In the recent years, Switzerland has come under international pressure to move away from its traditions of banking secrecy. The US has made inroads on the Exchange of Information front and Switzerland has declared a willingness to meet or even exceed OECD standards in this area.
In 2011 Switzerland announced a white money strategy, involving proposals that banks will obtain a declaration from their foreign clients confirming that their assets held in Switzerland are correctly taxed. As a complement, to ensure continued tax compliance Switzerland offers States a facility whereby Switzerland will impose a final withholding tax on interest earned on the deposits in question. Since September 2011, two bilateral agreements based on this idea (Rubik agreements) have been entered into force with the UK and Austria.

- **WORK TO COMPLETE**
(1) According to the passage on Swiss banking secrecy, which two countries have Rubik agreements with Switzerland?
(2) Write the next part of the passage on Swiss banking secrecy, starting after its final sentence.

- **SUPPLIED MATERIAL**
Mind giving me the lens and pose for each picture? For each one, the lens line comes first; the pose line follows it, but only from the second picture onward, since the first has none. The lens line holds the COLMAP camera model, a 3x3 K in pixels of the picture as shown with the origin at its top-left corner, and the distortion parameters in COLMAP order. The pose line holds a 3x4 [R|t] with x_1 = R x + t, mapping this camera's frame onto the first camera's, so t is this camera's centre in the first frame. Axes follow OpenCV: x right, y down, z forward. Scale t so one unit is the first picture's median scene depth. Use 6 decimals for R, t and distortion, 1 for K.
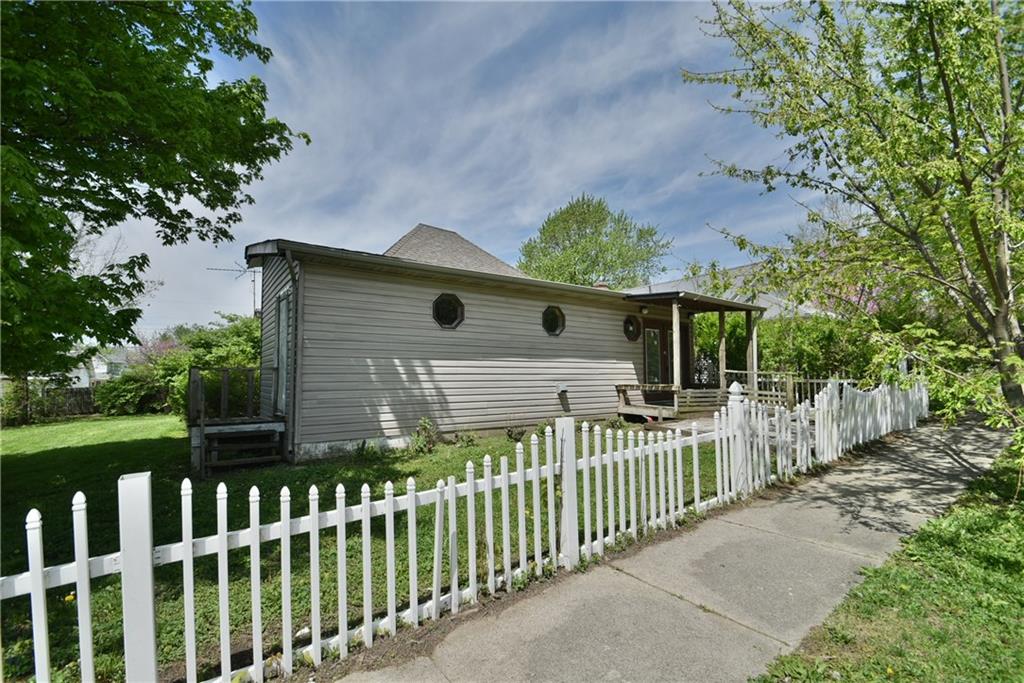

- **RESPONSE LIST**
(1) The UK and Austria.

(2)
EU position on the withholding tax agreements
While Member States are free to enter into international agreements, be they bilateral or multilateral, such agreements must not include any aspects which overlap with areas in which common action by the European Union has been taken or is envisaged. In this particular case the agreements cover taxation of savings income received by Austrian and UK residents from Swiss payers and provide for mechanisms aimed at securing taxation of such income in accordance with the laws of the State of residence of the beneficial owner. Mechanisms with the same objective are already contained in the Savings Directive and the Agreement between the EU and Switzerland providing for measures equivalent to those in the Savings Directive.
According to Algirda Semeta Member States should refrain from negotiating, initialing, signing or ratifying agreements with Switzerland, or any other third state, insofar as any aspects regulated at EU level might be touched upon. In practical terms, this means:
- Concerning direct taxes and the future, any bilateral agreement should include a carve out of areas already covered by existing EU instruments and areas included in proposals for their modification. In broad terms, Member States are free to agree upon tax measures regarding all other forms of income and capital.
- Concerning the past, any regularization of unpaid taxes by formula may not concern VAT.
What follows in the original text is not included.